> _Provided text_
_____

A wonderful browse-able blogsite for current events in geology, astronomy, and biology… and a free online revision of an exceptional almost-too-difficult-and-technical science book covering the geological, astronomical, and biological roots of life on earth.
https://earth-pages.co.uk/author/sdrury777/
This is a link to Stephen Drury’s frequent blogs on cool recent news in geology, astronomy, and biology. Here’s some representative headlines.
– Signs of life in some of the oldest rocks [Sept 4]
– Lucy: the australopithecine who fell to Earth? [Sept 4] – forensic evidence that Lucy the famous australopithecine died by falling out of a tree
– The nearest Earth-like planet [Aug 28] – Proxima Centauri, the Sun’s closest companion star (4.2 light years distant), for godssake
– China’s legendary great flood did happen [Aug 24]
– Oceans of magma, Moon formation and Earth’s ‘Year Zero’ [Aug 12]
Often the discussion gets Really Technical. But the feature is always described simply and dramatically enough to thrill the eight-year-old science geek in me.

_____

> _Record excerpts_
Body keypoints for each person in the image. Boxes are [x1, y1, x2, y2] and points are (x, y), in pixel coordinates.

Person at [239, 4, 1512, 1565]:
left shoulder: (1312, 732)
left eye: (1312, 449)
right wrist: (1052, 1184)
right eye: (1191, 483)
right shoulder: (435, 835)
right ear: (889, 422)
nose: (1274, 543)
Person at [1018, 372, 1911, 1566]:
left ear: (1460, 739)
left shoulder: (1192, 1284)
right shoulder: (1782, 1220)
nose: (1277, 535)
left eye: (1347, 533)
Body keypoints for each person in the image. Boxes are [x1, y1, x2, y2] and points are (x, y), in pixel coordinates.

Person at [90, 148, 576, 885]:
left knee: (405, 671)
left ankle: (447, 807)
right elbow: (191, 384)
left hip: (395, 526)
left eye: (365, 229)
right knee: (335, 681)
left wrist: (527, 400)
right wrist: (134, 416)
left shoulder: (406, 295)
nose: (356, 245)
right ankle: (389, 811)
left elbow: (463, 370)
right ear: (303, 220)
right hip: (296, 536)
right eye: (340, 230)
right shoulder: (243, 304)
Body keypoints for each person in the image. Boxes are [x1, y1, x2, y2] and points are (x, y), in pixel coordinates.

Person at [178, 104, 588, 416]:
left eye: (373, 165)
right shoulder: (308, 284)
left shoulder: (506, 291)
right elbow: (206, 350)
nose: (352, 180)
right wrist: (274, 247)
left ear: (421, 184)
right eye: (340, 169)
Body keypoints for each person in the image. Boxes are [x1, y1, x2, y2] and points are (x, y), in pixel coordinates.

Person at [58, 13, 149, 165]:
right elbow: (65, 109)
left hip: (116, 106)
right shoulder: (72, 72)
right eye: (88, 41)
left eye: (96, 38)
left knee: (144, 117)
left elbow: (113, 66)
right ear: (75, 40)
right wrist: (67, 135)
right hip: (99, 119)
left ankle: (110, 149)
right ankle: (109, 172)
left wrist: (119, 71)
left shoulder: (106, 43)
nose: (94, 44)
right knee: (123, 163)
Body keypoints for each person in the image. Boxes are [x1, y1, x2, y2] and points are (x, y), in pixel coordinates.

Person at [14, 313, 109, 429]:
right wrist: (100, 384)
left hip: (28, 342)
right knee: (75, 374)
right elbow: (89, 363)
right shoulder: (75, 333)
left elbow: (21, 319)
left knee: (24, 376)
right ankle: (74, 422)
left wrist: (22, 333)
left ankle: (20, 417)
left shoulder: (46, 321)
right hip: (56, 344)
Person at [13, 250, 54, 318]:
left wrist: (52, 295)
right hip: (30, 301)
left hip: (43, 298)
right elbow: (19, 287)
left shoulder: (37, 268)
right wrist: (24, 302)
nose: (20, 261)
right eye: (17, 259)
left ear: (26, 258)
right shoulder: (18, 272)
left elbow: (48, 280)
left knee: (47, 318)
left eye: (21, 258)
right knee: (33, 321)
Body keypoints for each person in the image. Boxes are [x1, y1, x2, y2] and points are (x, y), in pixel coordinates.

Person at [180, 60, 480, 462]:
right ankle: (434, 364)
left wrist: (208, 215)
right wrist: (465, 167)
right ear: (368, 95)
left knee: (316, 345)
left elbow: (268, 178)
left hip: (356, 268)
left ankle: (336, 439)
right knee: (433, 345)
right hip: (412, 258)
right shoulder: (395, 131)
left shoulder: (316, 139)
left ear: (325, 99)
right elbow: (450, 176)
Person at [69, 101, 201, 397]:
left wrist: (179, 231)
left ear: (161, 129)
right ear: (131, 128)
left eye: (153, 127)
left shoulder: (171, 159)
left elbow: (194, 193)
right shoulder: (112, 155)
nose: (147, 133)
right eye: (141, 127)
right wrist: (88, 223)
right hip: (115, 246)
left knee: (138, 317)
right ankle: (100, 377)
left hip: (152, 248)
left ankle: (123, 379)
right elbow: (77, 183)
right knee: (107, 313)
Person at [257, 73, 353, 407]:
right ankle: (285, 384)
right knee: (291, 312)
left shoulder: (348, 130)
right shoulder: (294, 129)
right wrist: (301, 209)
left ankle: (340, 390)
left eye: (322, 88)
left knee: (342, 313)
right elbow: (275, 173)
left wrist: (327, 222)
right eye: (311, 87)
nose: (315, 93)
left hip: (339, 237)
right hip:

_____

> _Task instructions_
A - List the headline titles given in the blog recommendation, leaving out their dates and any added descriptions.
B - Carry on the blog recommendation from its last sentence.

> _Results in order_
A -
Signs of life in some of the oldest rocks
Lucy: the australopithecine who fell to Earth?
The nearest Earth-like planet
China's legendary great flood did happen
Oceans of magma, Moon formation and Earth's 'Year Zero'

B -
https://earthstep.wordpress.com/
And… a free online revision of a great scientific treatment of the search for understanding the birth of life on earth, through current events in geology, astronomy, and biology, by Stephen Drury, Stepping Stones: the Making of our Home World [1999].
https://earthstep.wordpress.com/contents/
– List/links to chapters
I’ve been rereading the revised Stepping Stones for the last two months, a chapter at a time. It’s really slow going for me, with difficult chemistry and math for a lazy layman decades out of my last biology class. But the questions are delicious, and the events and theories are dramatic and fascinating.
As a taste, I recommend the beginning of chapter 10, which talks about how the vast energies of comet and asteroid strikes produce huge geological and atmospheric changes in seconds, instead of the millions and hundreds of millions years required by normal geological processes.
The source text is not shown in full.